- What you will do
In the text on a 12V DC power supply for a pool, reproduce word for word the stretch that begins with the words "Pool 12v DC" and ends with "are physically connected.".

- Text provided
START

Pool 12v DC Power Supply?

Human beings simply aren’t “conductive enough” to be worried about electrocution by low voltage power. As long as the high voltage incoming power is properly isolated from the output side, it’s fine. This is why I suggested using a pool code transformer to drop the voltage down to safe 12V levels. Then you can run that anywhere you want. Transformers that are rated for pool use have their primary windings physically isolated from the secondary winding. The transformer’s magnetic core is not conductive. So even if the transformer fails, there is no physical connection between the primary coils and the secondary coils. One would have to intentionally create a situation where the primary and secondary sides are physically connected.

Follow electrical codes and best-practices for electrical design and you’ll be fine. Always ere on the side of safety and redundancy and look for electrical equipment that is UL rated for the intended application.

END

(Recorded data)
START

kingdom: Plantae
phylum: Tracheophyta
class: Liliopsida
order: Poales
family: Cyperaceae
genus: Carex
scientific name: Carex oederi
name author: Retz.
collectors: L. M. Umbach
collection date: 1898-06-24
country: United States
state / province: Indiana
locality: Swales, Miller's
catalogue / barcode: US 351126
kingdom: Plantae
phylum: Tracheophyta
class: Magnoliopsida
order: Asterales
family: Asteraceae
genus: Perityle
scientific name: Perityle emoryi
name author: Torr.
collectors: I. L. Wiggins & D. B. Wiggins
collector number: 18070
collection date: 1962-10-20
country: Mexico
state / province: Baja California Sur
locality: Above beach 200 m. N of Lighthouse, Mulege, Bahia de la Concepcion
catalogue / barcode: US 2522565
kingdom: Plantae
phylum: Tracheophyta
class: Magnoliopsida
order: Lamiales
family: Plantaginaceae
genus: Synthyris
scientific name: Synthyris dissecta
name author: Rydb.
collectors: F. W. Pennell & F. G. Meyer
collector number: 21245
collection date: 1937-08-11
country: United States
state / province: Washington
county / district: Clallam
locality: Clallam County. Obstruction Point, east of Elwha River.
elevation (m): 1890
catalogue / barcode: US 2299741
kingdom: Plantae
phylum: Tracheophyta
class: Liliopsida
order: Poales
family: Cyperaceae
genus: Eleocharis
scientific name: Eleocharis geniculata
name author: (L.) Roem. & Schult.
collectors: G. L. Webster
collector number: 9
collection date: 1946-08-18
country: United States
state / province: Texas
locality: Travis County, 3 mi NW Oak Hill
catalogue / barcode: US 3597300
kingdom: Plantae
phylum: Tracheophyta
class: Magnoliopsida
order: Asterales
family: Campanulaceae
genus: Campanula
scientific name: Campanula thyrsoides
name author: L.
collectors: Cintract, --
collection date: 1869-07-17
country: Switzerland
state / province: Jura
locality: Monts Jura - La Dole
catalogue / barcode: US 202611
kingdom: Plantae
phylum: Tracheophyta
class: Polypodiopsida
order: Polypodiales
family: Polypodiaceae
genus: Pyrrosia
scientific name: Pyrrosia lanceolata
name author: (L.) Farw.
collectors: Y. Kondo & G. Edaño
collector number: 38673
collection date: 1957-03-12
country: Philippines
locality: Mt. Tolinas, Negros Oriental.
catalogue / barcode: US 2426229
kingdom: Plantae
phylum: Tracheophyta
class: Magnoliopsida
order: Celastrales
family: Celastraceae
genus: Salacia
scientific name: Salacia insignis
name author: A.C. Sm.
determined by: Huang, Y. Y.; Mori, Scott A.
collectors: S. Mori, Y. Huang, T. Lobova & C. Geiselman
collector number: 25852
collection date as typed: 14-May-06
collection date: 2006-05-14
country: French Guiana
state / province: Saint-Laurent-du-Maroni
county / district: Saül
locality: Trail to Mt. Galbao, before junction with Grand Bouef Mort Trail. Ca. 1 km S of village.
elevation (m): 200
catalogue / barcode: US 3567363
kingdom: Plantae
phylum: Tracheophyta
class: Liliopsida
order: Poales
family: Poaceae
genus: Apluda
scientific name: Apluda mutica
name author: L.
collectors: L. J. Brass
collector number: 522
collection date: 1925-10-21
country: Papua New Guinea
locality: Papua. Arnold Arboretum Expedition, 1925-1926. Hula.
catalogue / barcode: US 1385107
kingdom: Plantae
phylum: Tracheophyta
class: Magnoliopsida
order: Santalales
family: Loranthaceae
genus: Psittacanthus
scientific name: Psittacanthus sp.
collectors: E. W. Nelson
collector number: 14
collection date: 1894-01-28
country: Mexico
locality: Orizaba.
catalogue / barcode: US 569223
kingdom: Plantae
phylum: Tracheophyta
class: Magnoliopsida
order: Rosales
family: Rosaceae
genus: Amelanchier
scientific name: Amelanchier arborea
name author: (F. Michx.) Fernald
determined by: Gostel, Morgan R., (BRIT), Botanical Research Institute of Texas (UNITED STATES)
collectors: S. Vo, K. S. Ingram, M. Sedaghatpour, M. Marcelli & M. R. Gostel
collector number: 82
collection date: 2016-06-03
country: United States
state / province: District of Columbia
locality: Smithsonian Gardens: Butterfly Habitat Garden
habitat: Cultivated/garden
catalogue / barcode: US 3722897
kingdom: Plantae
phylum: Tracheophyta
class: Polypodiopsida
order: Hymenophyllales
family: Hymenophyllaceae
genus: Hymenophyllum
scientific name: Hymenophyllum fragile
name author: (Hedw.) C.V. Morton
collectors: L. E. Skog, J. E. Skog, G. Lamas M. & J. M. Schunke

END

- Right answer
Pool 12v DC Power Supply?

Human beings simply aren’t “conductive enough” to be worried about electrocution by low voltage power. As long as the high voltage incoming power is properly isolated from the output side, it’s fine. This is why I suggested using a pool code transformer to drop the voltage down to safe 12V levels. Then you can run that anywhere you want. Transformers that are rated for pool use have their primary windings physically isolated from the secondary winding. The transformer’s magnetic core is not conductive. So even if the transformer fails, there is no physical connection between the primary coils and the secondary coils. One would have to intentionally create a situation where the primary and secondary sides are physically connected.